The rise of higher blends like E15, E30, and E85 in our nation’s fuel supply provides more choices at the pump, lowers gas prices, and improves air quality. At Growth Energy, we’re committed to expanding access to biofuels, like ethanol, for drivers across the country, and restoring access to E15 year-round.

Growth Energy will continue to support:

  • Restore unrestricted access to E15 year-round
  • Clarify rules around the use of existing fuel storage and dispensing equipment for E15
  • Finalize EPA’s proposal to simplify onerous labeling requirements at fuel pumps
  • Expand infrastructure for higher biofuel blends through legislative or administrative action
  • Greater market access to higher-octane, mid-level ethanol blends to meet rising carbon and fuel economic standards.

Court Ruling Threatens Year-Round Sales of Higher Biofuel Blends

In a landmark moment for biofuels, the U.S. Environmental Protection Agency (EPA) approved the sale of year-round E15 in 2019. However, due to a July 2021 D.C. Circuit Court of Appeals decision that rolled back the rule, the majority of American drivers could be denied access to a cleaner, more affordable biofuel blend during the summer months.


  • The D.C. Circuit Court of Appeals reversed EPA’s removal of outdated restrictions on the summertime sale of E15 (15% ethanol fuel blends), threatening the expansion of clean, homegrown renewable energy and increasing greenhouse gas (GHG) emissions.
  • This ruling affects nearly 85% of retailers currently selling E15 across 31 states and would create needless uncertainty across the marketplace.

If not addressed, the court’s decision would require E15 retailers to change out fuels twice a year (on June 1 and September 15), a costly and burdensome process that actually increases GHG emissions, counter to Congress’ intent of providing cleaner fuel choices at the pump.

Growth Energy’s top priority is ensuring uninterrupted access to lower-cost E15 this summer, but a permanent fix is needed before the 2022 summer driving season. Congress can put an end to the oil industry’s efforts to limit consumer access to higher blends of renewable fuels by permanently extending the 1.0 psi summertime RVP waiver to ethanol blends beyond E10.

Learn more here

Yellow: Conventional market where summer sales of E15 would be restricted  Green: RFG and other markets where outdated E15 restrictions do not apply  Red: State/county restricts all sales of E15 Blue: Current E15 retail locations in conventional markets 

Areas Impacted by this Decision

This decision could impact all non-reformulated gasoline markets, or markets outside of urban areas that are not required to participate in our nation’s reformulated gasoline program. Non-reforumalated gas markets, also known as conventional markets, can be found in 33 states. In these areas, summer sales of E15 in retail sites could fall by 85%, but new restrictions would also cut overall consumption and increase greenhouse gas emissions nationwide.

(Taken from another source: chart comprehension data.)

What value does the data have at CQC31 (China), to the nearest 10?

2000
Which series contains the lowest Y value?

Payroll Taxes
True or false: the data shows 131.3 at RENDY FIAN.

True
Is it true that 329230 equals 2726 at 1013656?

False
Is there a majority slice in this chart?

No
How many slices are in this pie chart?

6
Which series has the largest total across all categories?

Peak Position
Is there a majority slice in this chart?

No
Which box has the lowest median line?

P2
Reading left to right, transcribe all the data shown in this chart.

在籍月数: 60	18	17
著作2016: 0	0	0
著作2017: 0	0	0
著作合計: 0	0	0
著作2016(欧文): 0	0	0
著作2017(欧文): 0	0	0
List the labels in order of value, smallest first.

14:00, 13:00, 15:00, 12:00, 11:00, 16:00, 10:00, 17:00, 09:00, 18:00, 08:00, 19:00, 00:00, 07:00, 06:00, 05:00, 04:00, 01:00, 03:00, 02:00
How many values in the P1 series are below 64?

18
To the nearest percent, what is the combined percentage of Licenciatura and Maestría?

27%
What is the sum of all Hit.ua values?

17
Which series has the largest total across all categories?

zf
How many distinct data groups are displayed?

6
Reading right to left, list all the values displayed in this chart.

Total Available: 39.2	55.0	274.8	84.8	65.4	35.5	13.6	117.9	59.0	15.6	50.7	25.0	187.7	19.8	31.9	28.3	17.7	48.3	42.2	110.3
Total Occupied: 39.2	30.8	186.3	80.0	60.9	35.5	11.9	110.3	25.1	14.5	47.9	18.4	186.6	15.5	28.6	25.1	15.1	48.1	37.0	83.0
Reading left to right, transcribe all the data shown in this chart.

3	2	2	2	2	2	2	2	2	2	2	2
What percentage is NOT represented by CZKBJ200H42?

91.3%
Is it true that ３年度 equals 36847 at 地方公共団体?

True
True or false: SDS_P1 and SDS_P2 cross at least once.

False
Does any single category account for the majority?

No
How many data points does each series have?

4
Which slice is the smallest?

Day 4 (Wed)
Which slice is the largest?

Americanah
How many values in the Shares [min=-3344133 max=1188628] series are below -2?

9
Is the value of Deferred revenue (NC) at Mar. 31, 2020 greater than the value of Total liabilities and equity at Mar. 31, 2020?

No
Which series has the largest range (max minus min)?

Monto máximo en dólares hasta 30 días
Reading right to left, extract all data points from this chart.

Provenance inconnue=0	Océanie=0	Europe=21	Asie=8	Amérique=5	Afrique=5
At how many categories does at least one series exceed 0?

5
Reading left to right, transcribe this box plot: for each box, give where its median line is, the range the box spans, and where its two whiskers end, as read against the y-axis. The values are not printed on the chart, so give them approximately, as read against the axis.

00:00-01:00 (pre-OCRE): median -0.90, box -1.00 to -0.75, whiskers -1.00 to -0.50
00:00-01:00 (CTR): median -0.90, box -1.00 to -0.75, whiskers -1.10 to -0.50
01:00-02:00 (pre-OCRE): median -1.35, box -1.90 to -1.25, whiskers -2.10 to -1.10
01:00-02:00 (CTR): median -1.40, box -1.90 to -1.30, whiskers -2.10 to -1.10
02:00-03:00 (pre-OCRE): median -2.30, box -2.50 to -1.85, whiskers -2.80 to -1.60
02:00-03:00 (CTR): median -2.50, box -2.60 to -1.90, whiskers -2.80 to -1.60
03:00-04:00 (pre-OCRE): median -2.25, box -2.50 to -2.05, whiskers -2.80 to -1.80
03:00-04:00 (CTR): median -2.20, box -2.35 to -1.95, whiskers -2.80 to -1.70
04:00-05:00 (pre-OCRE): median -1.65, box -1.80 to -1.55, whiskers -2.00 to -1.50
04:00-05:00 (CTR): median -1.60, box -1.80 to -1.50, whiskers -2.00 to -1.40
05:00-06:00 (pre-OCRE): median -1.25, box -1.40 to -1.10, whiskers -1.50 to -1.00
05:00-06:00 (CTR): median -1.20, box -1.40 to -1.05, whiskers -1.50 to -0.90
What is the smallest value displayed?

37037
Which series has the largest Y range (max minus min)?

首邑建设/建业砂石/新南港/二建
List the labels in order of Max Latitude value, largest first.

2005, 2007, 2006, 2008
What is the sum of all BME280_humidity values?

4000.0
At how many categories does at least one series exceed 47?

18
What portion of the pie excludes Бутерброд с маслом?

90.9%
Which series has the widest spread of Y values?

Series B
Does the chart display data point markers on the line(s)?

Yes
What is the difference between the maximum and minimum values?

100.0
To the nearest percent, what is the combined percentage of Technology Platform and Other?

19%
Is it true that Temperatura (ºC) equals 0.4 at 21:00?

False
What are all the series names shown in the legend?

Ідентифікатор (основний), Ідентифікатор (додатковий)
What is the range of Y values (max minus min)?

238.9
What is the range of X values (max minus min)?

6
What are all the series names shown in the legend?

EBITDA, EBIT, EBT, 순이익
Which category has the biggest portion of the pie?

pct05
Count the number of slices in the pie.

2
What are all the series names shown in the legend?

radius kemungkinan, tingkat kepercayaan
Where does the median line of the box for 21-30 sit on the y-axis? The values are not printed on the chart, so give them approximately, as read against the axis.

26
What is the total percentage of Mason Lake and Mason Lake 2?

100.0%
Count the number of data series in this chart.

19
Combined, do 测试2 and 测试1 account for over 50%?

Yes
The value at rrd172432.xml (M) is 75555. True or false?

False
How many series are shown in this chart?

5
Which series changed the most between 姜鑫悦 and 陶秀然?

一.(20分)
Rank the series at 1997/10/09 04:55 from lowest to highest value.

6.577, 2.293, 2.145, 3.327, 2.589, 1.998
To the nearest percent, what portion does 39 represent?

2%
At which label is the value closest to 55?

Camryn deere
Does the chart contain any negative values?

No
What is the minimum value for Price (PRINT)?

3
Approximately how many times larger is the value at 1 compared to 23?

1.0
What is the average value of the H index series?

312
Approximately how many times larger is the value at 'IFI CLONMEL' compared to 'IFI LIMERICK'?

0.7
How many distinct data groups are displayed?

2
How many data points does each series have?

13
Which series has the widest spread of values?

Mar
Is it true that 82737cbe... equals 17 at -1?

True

This decision has no impact on long-standing rules that permit sales of E15 in RFG and other markets, which are found in 17 states. However, the largest concentration of RFG markets is in California and the Northeast, where the availability of E15 is already limited.

Higher Blends Infrastructure Incentive Program

According to U.S. Department of Agriculture (USDA), more than 98% of registered vehicles on the road can use E15, confirming that there’s significant potential to expand biofuels across the liquid fuel supply. Programs such as USDA’s Higher Blends Infrastructure Incentive Program are a prime example of how we can continue to expand biofuels across the country. The program aims to increase market access for higher blends of ethanol by investing in infrastructure improvements at retail gas stations across the country.

Growth Energy strongly support USDA’s commitment towards higher blend rates outlined in its Agriculture Innovation Agenda (AIA): E15 by 2030 and E30 by 2050. Our industry is ready to provide the fuel necessary to meet those goals, but infrastructure incentives for our retailers, like the competitive grant structure under HBIIP, will be critical to achieving those goals.